- Problem requirements
No image is to be carried over; reproduce the rest of the listing word for word.

- Recorded data

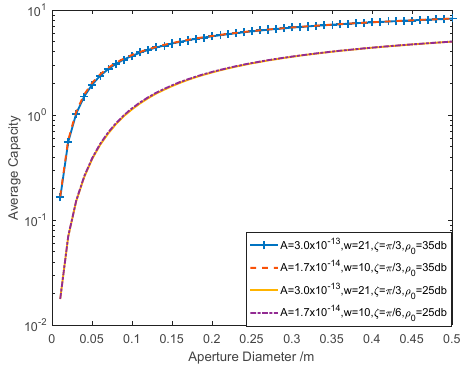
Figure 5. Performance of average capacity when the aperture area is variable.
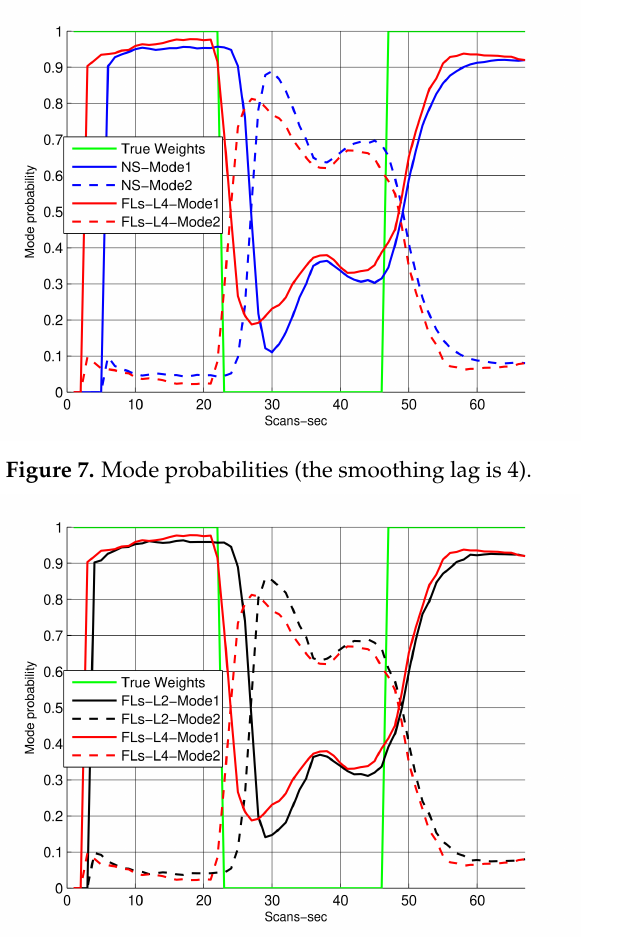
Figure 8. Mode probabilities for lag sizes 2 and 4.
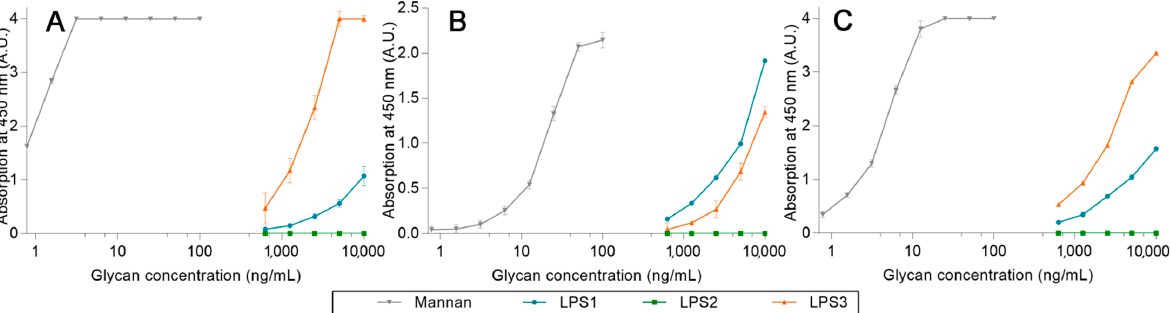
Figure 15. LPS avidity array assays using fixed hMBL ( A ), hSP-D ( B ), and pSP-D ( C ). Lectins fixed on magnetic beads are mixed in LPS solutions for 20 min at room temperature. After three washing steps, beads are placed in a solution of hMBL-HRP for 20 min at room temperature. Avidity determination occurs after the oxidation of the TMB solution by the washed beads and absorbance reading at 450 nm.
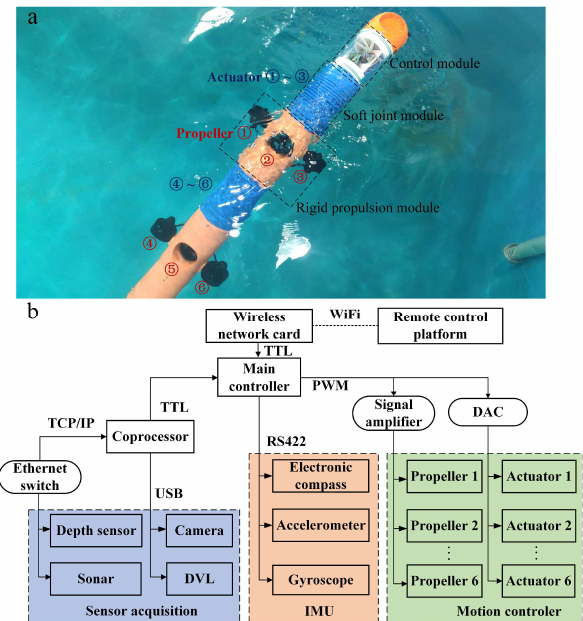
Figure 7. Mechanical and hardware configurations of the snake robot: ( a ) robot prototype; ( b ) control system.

- Task output
Figure 5. Performance of average capacity when the aperture area is variable.
Figure 8. Mode probabilities for lag sizes 2 and 4.
Figure 15. LPS avidity array assays using fixed hMBL ( A ), hSP-D ( B ), and pSP-D ( C ). Lectins fixed on magnetic beads are mixed in LPS solutions for 20 min at room temperature. After three washing steps, beads are placed in a solution of hMBL-HRP for 20 min at room temperature. Avidity determination occurs after the oxidation of the TMB solution by the washed beads and absorbance reading at 450 nm.
Figure 7. Mechanical and hardware configurations of the snake robot: ( a ) robot prototype; ( b ) control system.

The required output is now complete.